Samuel Hyman was a licensed physician and surgeon and, for a time, worked for the New York State Industrial Commission. As a medical examiner, he frequently was summoned to testify at hearings in worker’s compensation cases and wrongful death lawsuits.

One case he investigated offers a peek inside the dangerous New York City workplaces of the early 1900s. In October 1917, a 52-year-old Irish immigrant named John Keenan, a “color mixer” of inks at the H.D. Roosen Co. factory in Brooklyn, may have been poisoned by a toxic mixture. Samuel was called in to investigate.

According to company managers, the workers were paid about $14 a week—working 52 hours a week—to mix printing inks and colors.  On the day of the incident, John Keenan was making a tank of Bronze Blue ink when acidic fumes spewed from the tank for about half an hour.

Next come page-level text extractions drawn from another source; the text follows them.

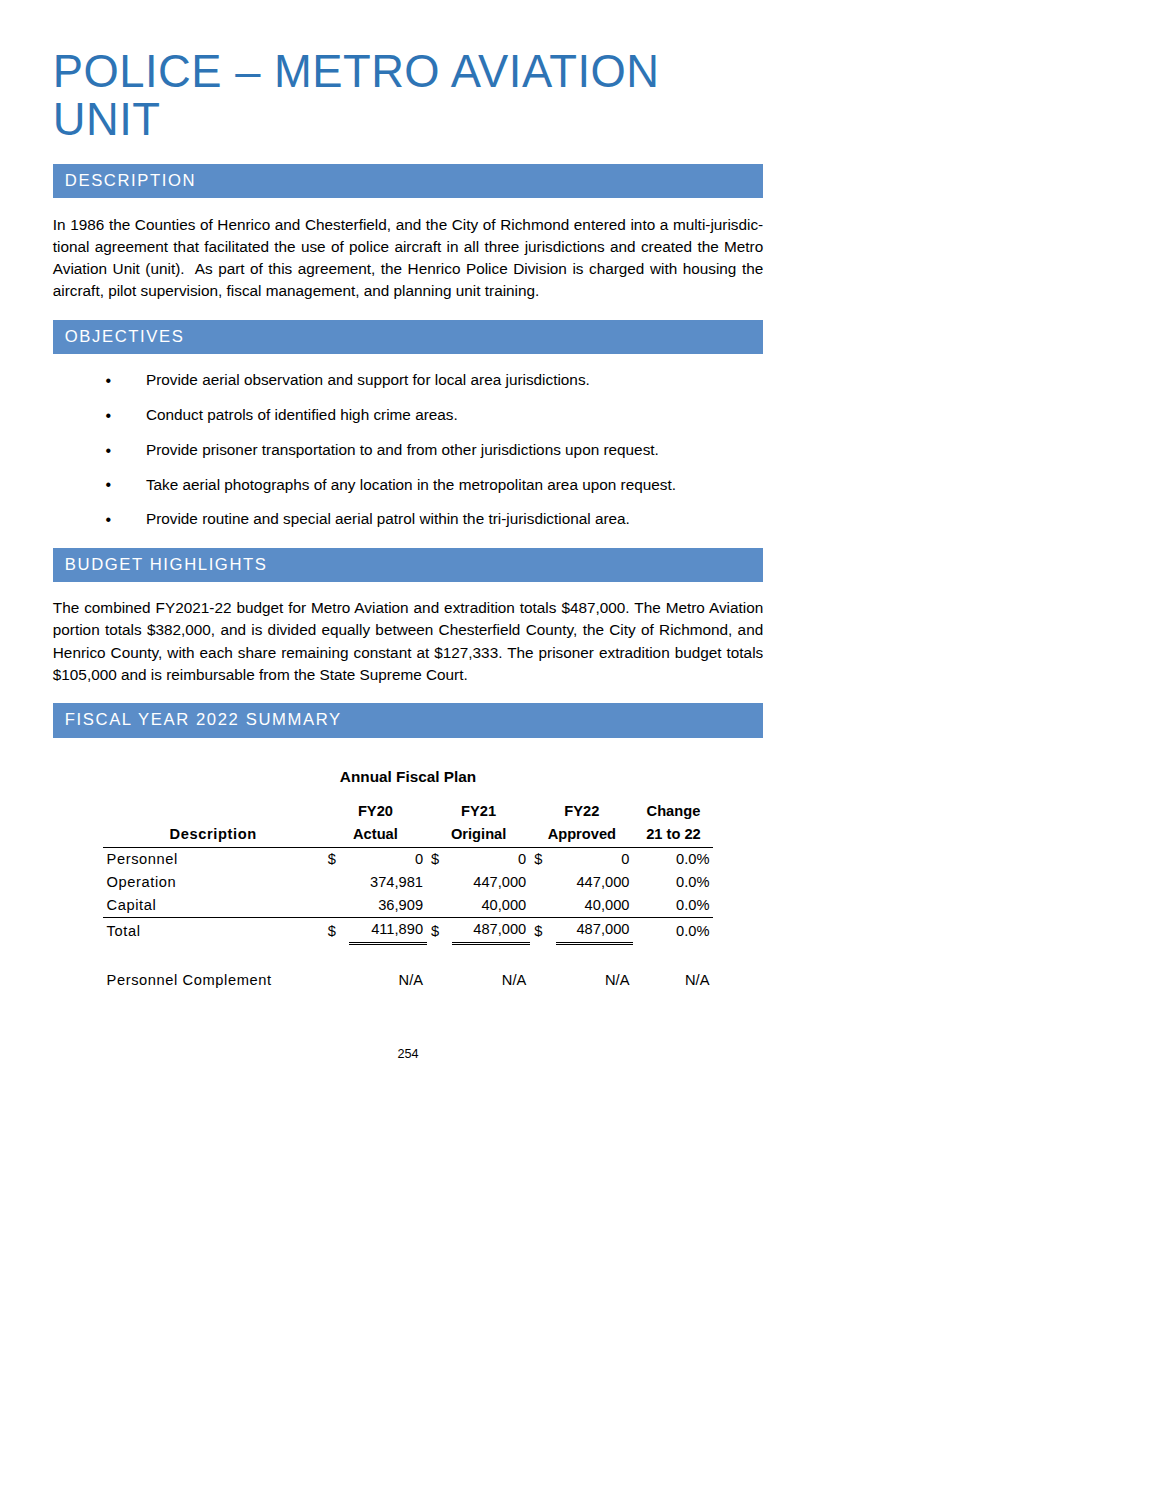POLICE – METRO AVIATION UNIT
DESCRIPTION
In 1986 the Counties of Henrico and Chesterfield, and the City of Richmond entered into a multi-jurisdictional agreement that facilitated the use of police aircraft in all three jurisdictions and created the Metro Aviation Unit (unit). As part of this agreement, the Henrico Police Division is charged with housing the aircraft, pilot supervision, fiscal management, and planning unit training.
OBJECTIVES
Provide aerial observation and support for local area jurisdictions.
Conduct patrols of identified high crime areas.
Provide prisoner transportation to and from other jurisdictions upon request.
Take aerial photographs of any location in the metropolitan area upon request.
Provide routine and special aerial patrol within the tri-jurisdictional area.
BUDGET HIGHLIGHTS
The combined FY2021-22 budget for Metro Aviation and extradition totals $487,000. The Metro Aviation portion totals $382,000, and is divided equally between Chesterfield County, the City of Richmond, and Henrico County, with each share remaining constant at $127,333. The prisoner extradition budget totals $105,000 and is reimbursable from the State Supreme Court.
FISCAL YEAR 2022 SUMMARY
Annual Fiscal Plan
| | FY20 | FY21 | FY22 | Change |
| --- | --- | --- | --- | --- |
| Description | Actual | Original | Approved | 21 to 22 |
| Personnel | $ | 0 | $ | 0 | $ | 0 | 0.0% |
| Operation | | 374,981 | | 447,000 | | 447,000 | 0.0% |
| Capital | | 36,909 | | 40,000 | | 40,000 | 0.0% |
| Total | $ | 411,890 | $ | 487,000 | $ | 487,000 | 0.0% |
| Personnel Complement | | N/A | | N/A | | N/A | N/A |
254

Although the chemist said he told the mixing crew to keep back, John said the fumes didn’t affect him. About two hours later, he left  feeling ill. He died of double lobar pneumonia two days later.

In his testimony, Samuel explained that the mixture likely produced a poisonous gas that, combined with a pre-existing cold, proved fatal.

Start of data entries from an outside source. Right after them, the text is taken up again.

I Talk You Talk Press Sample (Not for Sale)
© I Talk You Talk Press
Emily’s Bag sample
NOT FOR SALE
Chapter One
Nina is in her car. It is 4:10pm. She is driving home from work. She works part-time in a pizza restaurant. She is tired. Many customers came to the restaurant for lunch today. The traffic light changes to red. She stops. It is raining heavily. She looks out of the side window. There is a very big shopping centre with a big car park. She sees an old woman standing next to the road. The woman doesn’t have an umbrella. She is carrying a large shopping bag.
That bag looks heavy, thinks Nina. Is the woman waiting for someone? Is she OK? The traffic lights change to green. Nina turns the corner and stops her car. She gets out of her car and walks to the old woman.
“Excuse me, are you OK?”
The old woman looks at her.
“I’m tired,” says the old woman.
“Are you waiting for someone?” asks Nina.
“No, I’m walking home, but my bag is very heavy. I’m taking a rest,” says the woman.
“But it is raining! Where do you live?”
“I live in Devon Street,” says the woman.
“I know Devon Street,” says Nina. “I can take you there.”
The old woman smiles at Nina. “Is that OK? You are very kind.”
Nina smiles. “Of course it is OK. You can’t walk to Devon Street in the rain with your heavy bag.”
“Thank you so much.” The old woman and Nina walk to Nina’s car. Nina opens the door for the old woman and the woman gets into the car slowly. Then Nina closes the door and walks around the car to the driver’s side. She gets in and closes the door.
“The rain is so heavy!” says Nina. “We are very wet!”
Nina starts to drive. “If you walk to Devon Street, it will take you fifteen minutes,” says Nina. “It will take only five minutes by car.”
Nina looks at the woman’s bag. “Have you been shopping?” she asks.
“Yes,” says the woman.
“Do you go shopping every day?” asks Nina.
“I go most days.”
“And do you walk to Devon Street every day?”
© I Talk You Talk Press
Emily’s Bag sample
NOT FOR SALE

Not long after that case was settled, Samuel went into private practice, specializing in industrial medicine and surgery. He often represented the employer and insurance carrier in appeals involving everything from broken limbs to traumatic injuries.

Samuel M. Hyman was born September 9, 1886, in New York City to Jacob and Bertha Hyman, immigrants from Hungary. He graduated from Weill Cornell Medical College in 1905. Rene Keith was born in March 1896 to Rebecca Schwartz and Charles Keith.

Samuel and Rene were married May 30, 1918, in Manhattan and had no children. She died in 1958, and he died in 1976. His will established the Rene and Samuel Hyman Memorial Fund for the care of children with disabilities and/or to further research into the prevention of disabilities in children.